■ **EXERCISE GOAL**
A faithful copy is required of the lines from the top of the entries through the line that contains "(615) 465-0466", both included, with no pictures.

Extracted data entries
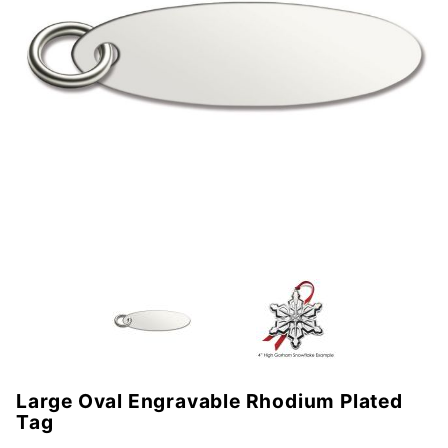
Large Oval Engravable Rhodium Plated
Purchase
Tag
Large Oval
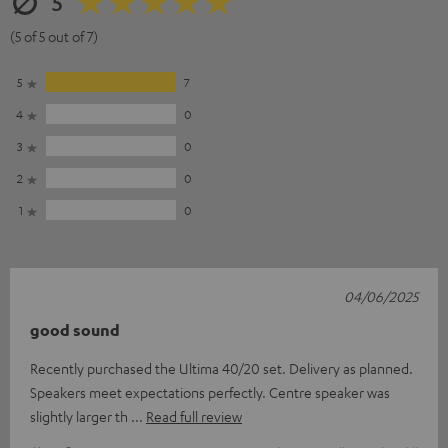
5
(5 of 5 out of 7)
5
7
4
0
3
0
2
0
1
0
04/06/2025
good sound
Recently purchased the Ultima 40/20 set. Delivery as planned.
Speakers meet expectations perfectly. Centre speaker was
slightly larger th
Read full review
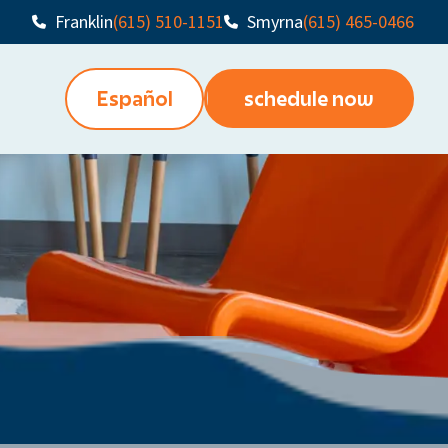
Franklin
(615) 510-1151
Smyrna
(615) 465-0466
Español
schedule now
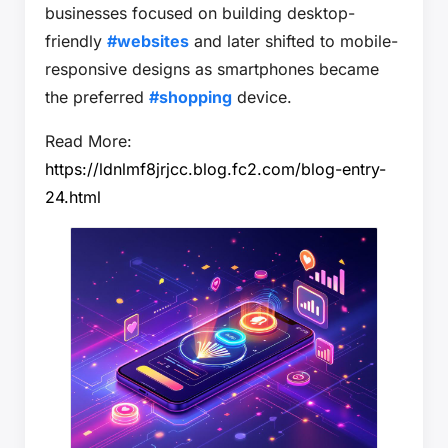
businesses focused on building desktop-
friendly
#websites
and later shifted to mobile-
responsive designs as smartphones became
the preferred
#shopping
device.
Read More:
https://ldnlmf8jrjcc.blog.fc2.com/blog-entry-
24.html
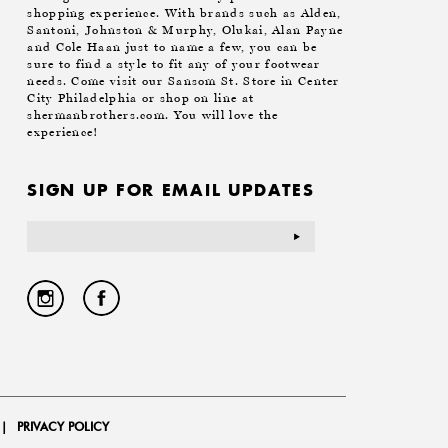
shopping experience. With brands such as Alden,
Santoni, Johnston & Murphy, Olukai, Alan Payne
and Cole Haan just to name a few, you can be
sure to find a style to fit any of your footwear
needs. Come visit our Sansom St. Store in Center
City Philadelphia or shop on line at
shermanbrothers.com. You will love the
experience!
SIGN UP FOR EMAIL UPDATES
Email
Address
|
PRIVACY POLICY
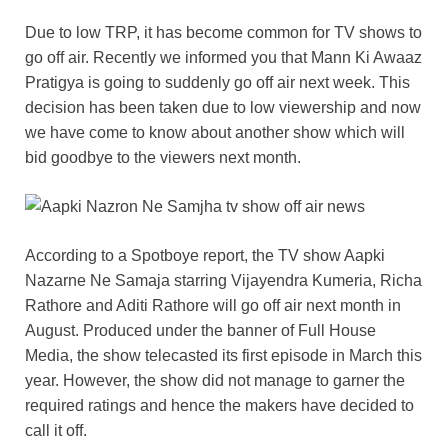
Due to low TRP, it has become common for TV shows to
go off air. Recently we informed you that Mann Ki Awaaz
Pratigya is going to suddenly go off air next week. This
decision has been taken due to low viewership and now
we have come to know about another show which will
bid goodbye to the viewers next month.
According to a Spotboye report, the TV show Aapki
Nazarne Ne Samaja starring Vijayendra Kumeria, Richa
Rathore and Aditi Rathore will go off air next month in
August. Produced under the banner of Full House
Media, the show telecasted its first episode in March this
year. However, the show did not manage to garner the
required ratings and hence the makers have decided to
call it off.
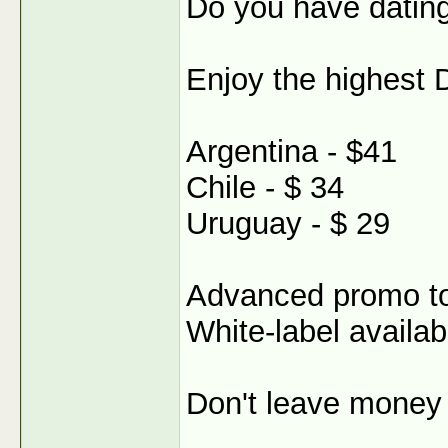
Do you have dating
Enjoy the highest 
Argentina - $41
Chile - $ 34
Uruguay - $ 29
Advanced promo t
White-label availab
Don't leave money 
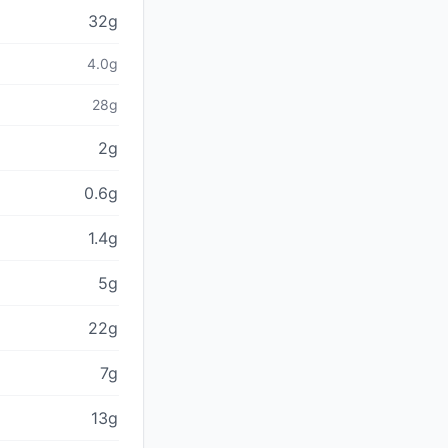
32g
4.0g
28g
2g
0.6g
1.4g
5g
22g
7g
13g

■ **TASK ANSWER**
Large Oval Engravable Rhodium Plated
Purchase
Tag
Large Oval
5
(5 of 5 out of 7)
5
7
4
0
3
0
2
0
1
0
04/06/2025
good sound
Recently purchased the Ultima 40/20 set. Delivery as planned.
Speakers meet expectations perfectly. Centre speaker was
slightly larger th
Read full review
Franklin
(615) 510-1151
Smyrna
(615) 465-0466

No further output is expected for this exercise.